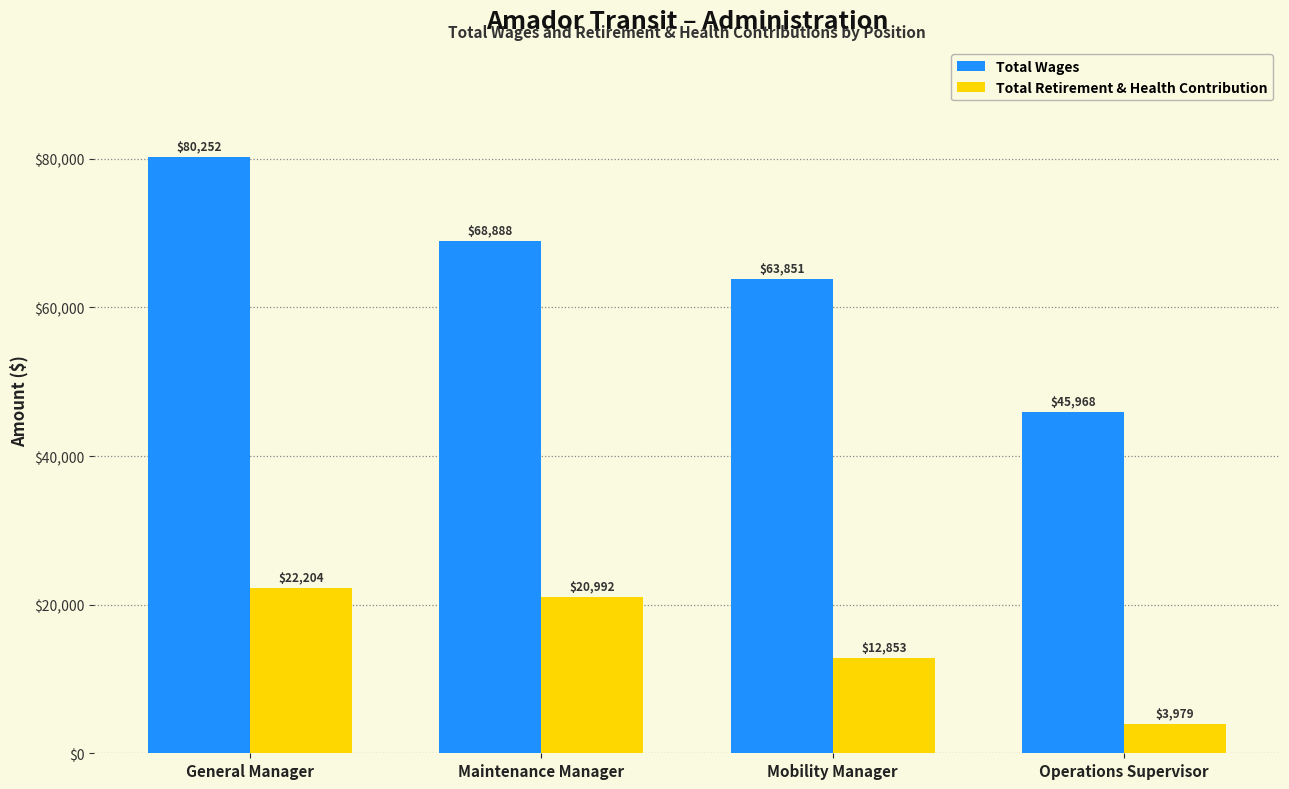

The value of Total Retirement & Health Contribution at Mobility Manager is 12853. True or false?

True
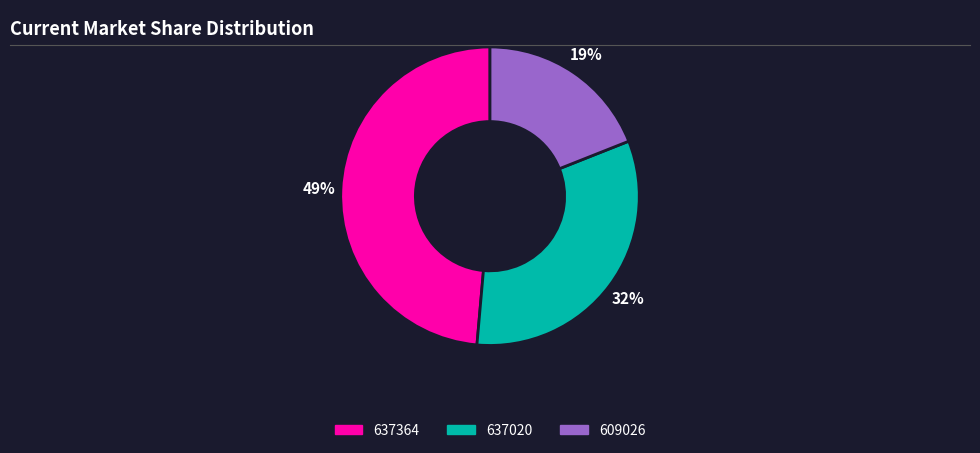

What percentage is the 637364 slice, to the nearest percent?

49%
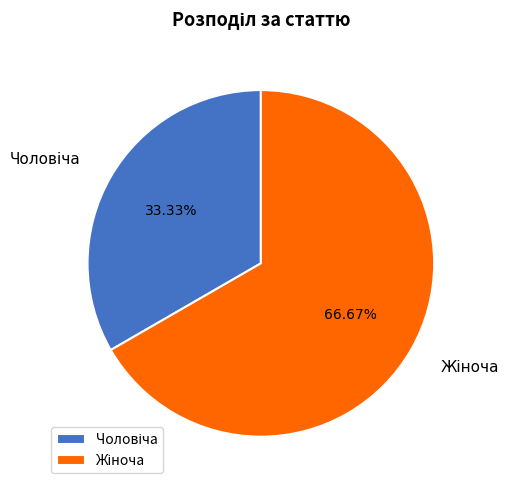

Does any single category account for the majority?

Yes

━━━━

§ **What the task requires**
Reproduce the lines above word for word, omitting the pictures.

§ **The answer**
The value of Total Retirement & Health Contribution at Mobility Manager is 12853. True or false?

True

What percentage is the 637364 slice, to the nearest percent?

49%

Does any single category account for the majority?

Yes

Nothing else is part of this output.